Мы - живые - Рэнд Айн (прочитать книгу txt) 📗
— Да. По мне, любое из них годится.
— Ну, а если будет девочка — а я надеюсь на это, поскольку новая женщина получит должную независимость, и будущее страны в значительно большей степени, чем вы, мужчины, можете себе представить, принадлежит свободной пролетарской женщине, — так вот, если будет девочка, у меня припасено на этот случай несколько неплохих имен, но больше всего мне нравится Октябрина, потому что оно будет являть собой живой памятник нашей Великой Октябрьской революции.
— Несколько… длинновато, тебе не кажется?
— Ну и что? Очень хорошее и популярное имя. Знаешь, две недели назад Фимка Попова озвездила свое отродье и назвала ее Октябриной. Даже в газете объявление тиснула. Ее мужа прямо-таки распирала гордость. Как он все-таки слеп и глуп!
— Соня, к чему эти намеки…
— Тоже мне, моралист нашелся! Всем хорошо известно, что эта сука Фимка… А впрочем, черт с ней! Но если она считает, что у нее одной есть право публиковать имя своего отродья в газетах, то я… Я выписала еще несколько хороших современных имен. Например, Марксина — в честь Карла Маркса, или Коммунара. Или…

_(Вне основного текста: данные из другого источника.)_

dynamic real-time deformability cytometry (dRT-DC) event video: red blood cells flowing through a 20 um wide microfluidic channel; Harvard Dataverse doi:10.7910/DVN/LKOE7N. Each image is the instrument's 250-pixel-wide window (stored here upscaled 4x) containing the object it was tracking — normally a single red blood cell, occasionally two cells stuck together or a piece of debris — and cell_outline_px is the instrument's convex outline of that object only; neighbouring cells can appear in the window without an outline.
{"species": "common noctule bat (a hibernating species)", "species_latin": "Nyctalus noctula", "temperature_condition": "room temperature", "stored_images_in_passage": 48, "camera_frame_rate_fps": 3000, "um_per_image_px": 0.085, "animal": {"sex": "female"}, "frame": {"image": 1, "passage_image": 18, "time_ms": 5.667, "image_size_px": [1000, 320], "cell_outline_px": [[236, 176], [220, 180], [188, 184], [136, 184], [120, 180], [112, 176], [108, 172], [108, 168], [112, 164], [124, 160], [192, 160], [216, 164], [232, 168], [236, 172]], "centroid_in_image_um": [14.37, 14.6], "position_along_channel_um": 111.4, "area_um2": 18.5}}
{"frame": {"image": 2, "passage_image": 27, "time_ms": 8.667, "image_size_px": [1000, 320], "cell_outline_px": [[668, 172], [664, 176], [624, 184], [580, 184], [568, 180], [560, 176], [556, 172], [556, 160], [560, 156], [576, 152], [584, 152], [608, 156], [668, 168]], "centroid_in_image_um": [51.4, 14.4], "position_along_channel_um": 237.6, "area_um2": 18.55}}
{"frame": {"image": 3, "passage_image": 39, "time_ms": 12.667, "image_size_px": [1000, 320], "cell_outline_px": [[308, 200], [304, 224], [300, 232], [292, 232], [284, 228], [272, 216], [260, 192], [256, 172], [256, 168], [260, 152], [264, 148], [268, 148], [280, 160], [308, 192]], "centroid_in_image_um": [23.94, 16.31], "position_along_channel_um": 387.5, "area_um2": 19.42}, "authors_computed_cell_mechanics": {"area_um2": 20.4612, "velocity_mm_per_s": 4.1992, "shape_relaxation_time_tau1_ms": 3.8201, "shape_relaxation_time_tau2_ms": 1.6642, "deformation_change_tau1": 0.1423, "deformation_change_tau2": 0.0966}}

Что-то загремело под столом.
— Вот зараза, — чертыхнулась Соня. — Эти идиотские тапки! — Она неловко изогнулась на стуле и, вытянув ногу, стала что-то нащупывать ею под столом. Обнаружив предмет поисков, Соня, преодолевая боль в животе, нагнулась и принялась натягивать тапок, держа его за стоптанный каблук. — Посмотри, в каких обносках я хожу! Мне нужно так много вещей, тем более сейчас, когда я ожидаю ребенка… Ты, пьяный дурак, как нельзя лучше нашел время для писания писем, а мы все тут страдай!
— Не будем начинать все сначала, Соня. Ты же знаешь, мне повезло еще, что я отделался легким испугом.
— Верно! Надеюсь, твоего Коваленского после громкого судебного процесса поставят к стенке. Я позабочусь о том, чтобы наш женотдел устроил демонстрацию протеста против спекулянтов и дворянчиков!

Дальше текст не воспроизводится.